→ **The task**
The finished copy should match every record exactly and contain no pictures.

===

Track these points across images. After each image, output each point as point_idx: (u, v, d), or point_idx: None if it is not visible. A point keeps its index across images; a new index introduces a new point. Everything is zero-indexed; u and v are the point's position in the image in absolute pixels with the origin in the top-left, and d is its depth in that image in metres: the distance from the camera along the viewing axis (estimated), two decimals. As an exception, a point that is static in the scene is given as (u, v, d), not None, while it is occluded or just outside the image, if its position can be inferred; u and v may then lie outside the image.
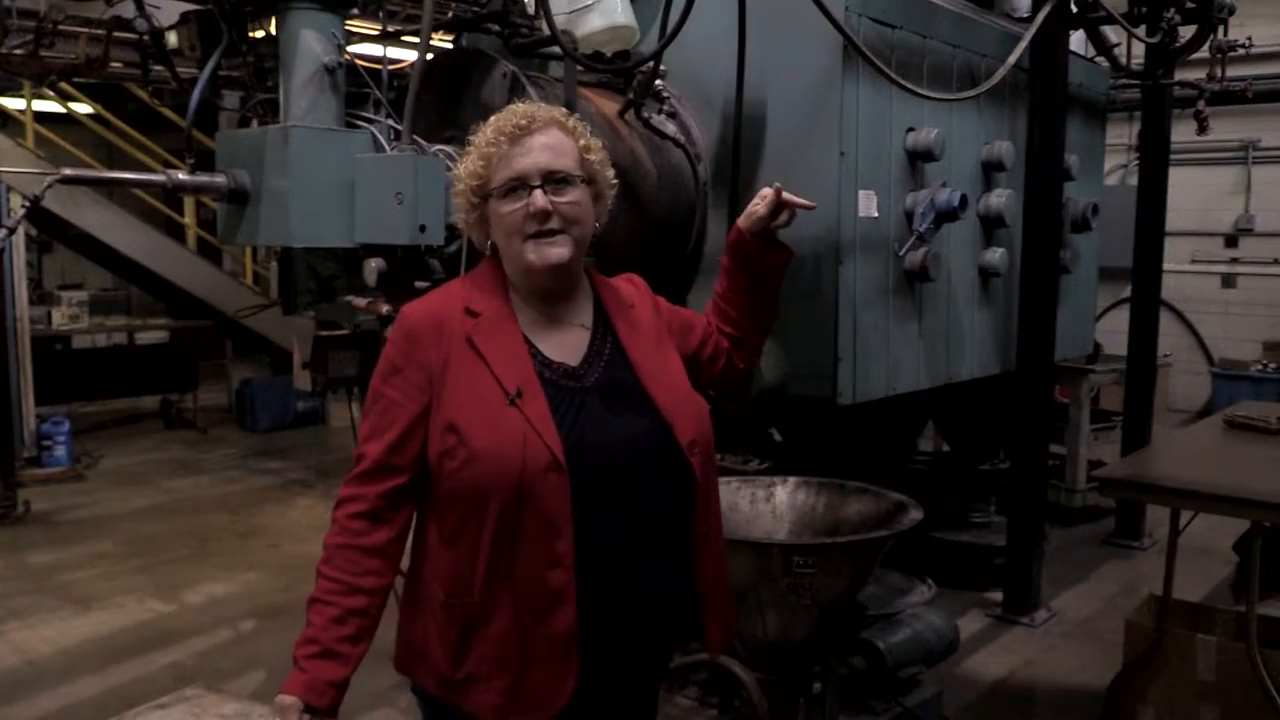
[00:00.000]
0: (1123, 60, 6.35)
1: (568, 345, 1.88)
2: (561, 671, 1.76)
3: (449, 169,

===

→ **Exercise result**
Track these points across images. After each image, output each point as point_idx: (u, v, d), or point_idx: None if it is not visible. A point keeps its index across images; a new index introduces a new point. Everything is zero-indexed; u and v are the point's position in the image in absolute pixels with the origin in the top-left, and d is its depth in that image in metres: the distance from the camera along the viewing axis (estimated), two decimals. As an exception, a point that is static in the scene is given as (u, v, d), not None, while it is occluded or just outside the image, if its position can be inferred; u and v may then lie outside the image.
[00:00.000]
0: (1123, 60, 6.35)
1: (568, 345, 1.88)
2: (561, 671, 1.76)
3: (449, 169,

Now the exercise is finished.